Nondestructive testing (NDT) is nothing new. It's used routinely in the aerospace industry, and its use is growing in automotive and other industries. Getting maximum benefit from NDT, however, is going to take an attitude adjustment.
The first step, perhaps, is to understand that NDT is not just eddy current testing, or magnetic particle testing, or X-ray testing. It never ceases to amaze how many designers and engineers out there equate NDT with eddy current or magnetic particle testing, and nothing else. In fact, NDT encompasses a number of other technologies including dye penetrants and ultrasonics. Each of these technologies is designed to ferret out surface and/or subsurface discontinuities.
The fact that there are a number of different NDT methodologies available leads to another point: not all NDT technologies are equally good at finding a specific defect. For example, it's not unusual for us to get a request to use X-ray inspection to locate surface cracks. While it's certainly possible to do so, other factors, such as part geometry, may work against X-ray inspection. If the surface crack is not in a plane perpendicular to the X-ray beam, it may not appear on the film. Eddy-current or magnetic-particle inspection would likely provide better results.
Designers need to consider up front what defects are likely to occur during the manufacturing process, and what test and inspection methods are best suited to detect them. Then they must incorporate that information into the specifications.
Most manufacturers are quick to accept the need for gages to confirm the part geometry specified on a print as part of the manufacturing process. That's not the case when it comes to incorporating methods for validating structural integrity, however. Why? We believe it's because NDT is viewed as expensive, and not a necessary cost of doing business. That's an attitude that involves serious risk.

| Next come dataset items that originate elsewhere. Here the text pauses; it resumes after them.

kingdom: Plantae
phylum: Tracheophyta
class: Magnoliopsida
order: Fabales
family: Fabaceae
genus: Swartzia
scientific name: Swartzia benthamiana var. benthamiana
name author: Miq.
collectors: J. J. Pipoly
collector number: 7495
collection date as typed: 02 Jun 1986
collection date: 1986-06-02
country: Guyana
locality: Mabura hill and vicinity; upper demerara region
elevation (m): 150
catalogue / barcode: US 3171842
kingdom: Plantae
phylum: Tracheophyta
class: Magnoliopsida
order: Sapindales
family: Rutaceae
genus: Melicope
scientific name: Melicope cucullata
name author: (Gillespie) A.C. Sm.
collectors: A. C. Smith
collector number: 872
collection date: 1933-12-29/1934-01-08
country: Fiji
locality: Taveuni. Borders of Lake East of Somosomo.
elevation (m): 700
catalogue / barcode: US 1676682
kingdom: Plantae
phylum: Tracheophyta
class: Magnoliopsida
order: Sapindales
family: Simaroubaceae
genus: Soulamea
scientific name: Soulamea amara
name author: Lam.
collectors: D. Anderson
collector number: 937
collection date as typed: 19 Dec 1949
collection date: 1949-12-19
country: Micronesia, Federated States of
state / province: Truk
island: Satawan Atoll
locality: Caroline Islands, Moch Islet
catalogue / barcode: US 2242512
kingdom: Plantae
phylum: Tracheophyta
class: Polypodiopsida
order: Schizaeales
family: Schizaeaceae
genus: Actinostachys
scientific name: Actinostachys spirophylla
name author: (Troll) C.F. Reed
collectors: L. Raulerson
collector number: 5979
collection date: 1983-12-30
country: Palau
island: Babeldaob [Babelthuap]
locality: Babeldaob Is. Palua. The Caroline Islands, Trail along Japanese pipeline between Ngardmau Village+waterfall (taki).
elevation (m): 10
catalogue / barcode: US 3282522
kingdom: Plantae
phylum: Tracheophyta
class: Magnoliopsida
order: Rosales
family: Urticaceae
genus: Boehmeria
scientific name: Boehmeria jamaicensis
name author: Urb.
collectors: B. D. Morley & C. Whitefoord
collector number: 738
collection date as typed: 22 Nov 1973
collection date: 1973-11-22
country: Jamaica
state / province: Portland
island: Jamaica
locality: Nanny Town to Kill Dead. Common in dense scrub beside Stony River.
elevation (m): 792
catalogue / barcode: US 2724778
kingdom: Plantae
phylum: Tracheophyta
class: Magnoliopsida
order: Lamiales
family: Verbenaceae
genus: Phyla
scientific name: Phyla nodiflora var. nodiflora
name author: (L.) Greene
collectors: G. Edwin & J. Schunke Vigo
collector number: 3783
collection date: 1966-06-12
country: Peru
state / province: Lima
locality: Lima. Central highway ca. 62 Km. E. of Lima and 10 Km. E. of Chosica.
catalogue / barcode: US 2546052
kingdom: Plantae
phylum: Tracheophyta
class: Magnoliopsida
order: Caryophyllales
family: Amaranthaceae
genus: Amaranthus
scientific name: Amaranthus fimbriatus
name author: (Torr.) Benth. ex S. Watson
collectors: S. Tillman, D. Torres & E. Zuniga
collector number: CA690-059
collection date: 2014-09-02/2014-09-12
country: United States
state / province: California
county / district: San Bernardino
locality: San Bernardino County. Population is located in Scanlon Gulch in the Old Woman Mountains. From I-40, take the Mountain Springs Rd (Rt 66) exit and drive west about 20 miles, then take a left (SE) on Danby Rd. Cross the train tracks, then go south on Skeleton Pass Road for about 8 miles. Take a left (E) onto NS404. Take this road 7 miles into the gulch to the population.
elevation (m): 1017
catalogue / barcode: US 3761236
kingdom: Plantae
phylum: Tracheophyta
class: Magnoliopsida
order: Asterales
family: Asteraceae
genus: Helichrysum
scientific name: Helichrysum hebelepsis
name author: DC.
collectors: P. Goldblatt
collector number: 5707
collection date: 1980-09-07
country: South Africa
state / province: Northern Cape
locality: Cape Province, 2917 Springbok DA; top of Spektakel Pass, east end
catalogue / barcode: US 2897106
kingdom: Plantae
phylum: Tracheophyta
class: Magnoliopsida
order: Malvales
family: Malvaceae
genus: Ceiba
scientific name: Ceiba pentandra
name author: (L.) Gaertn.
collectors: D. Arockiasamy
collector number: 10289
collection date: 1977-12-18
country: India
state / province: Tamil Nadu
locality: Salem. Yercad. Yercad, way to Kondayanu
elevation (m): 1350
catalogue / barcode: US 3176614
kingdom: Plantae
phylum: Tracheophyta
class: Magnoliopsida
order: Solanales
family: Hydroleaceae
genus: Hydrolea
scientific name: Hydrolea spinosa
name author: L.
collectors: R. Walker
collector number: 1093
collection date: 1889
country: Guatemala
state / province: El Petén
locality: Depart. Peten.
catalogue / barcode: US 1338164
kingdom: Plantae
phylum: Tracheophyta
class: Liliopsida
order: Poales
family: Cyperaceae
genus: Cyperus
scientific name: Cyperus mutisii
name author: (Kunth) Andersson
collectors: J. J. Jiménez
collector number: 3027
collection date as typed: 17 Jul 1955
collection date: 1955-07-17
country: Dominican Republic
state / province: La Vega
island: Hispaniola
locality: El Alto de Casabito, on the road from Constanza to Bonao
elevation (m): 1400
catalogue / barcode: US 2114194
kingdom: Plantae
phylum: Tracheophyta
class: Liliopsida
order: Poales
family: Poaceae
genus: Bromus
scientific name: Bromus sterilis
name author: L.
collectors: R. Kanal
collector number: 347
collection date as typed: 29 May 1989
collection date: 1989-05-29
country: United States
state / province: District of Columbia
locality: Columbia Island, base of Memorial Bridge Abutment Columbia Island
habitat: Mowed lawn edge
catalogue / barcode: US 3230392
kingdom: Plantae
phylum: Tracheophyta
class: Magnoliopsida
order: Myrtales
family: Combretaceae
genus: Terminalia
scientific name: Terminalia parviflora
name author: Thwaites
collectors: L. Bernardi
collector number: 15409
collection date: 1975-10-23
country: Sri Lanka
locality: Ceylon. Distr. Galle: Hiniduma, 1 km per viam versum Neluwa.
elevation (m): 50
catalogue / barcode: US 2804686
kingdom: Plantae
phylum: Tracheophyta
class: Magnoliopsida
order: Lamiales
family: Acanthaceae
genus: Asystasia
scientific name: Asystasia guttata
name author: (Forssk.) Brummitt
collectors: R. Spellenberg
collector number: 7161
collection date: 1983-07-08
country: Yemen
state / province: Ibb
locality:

This perception of NDT derives in part from how it is typically employed. Frequently, one, two, or maybe 5% of the pieces in a production run are sent to an NDT laboratory for testing. Because the cost to setup and run the required tests is distributed over a relatively small lot size, the price per piece can be high, depending on the tests. And, while statistically you're likely to have discovered any defects by testing a representative sampling of parts, you can't be certain you've caught them all.
Just as often, NDT inspections are done on an emergency basis. A defect is discovered in product that has already been shipped. Now the remaining product must be retrieved and inspected in panic mode. The cost of transportation, and the cost of running the tests on an emergency basis, plus any compensation due the customer can be very expensive. So expensive, in fact, that the cost of one such episode could more than pay for 100% part NDT inspection for a year. In the extreme, we're familiar with three instances where the cost was enough to put the manufacturer out of business.
It doesn't have to be that way. Take a look at the aerospace industry, for example. Their attitude is that the potential liability resulting from the failure of a single defective part more than justifies the cost of programs calling for 100% inspection of critical components using NDT. In effect, it's cheap insurance.
There's another related misconception about NDT that says it's not suitable for high-volume operations. That's simply not the case. While it's true that many NDT laboratories are not set up to do high-volume work there are others who can keep pace. We've handled production runs as high as three-million pieces.
In high-volume applications, NDT leads to choices and trade-offs. Is it more cost-effective to do the testing in-house or outside? Establishing an in-house capability may require a substantial capital investment, plus staffing and training costs--but offers total control. Outsourcing the work eliminates tying up capital, but also involves relinquishing some control.
A third option offers installation and maintenance of NDT equipment at the manufacturer's facility plus operator training, in return for a per-piece processing fee. You avoid the capital expense of purchasing the equipment, yet retain control of the inspection process.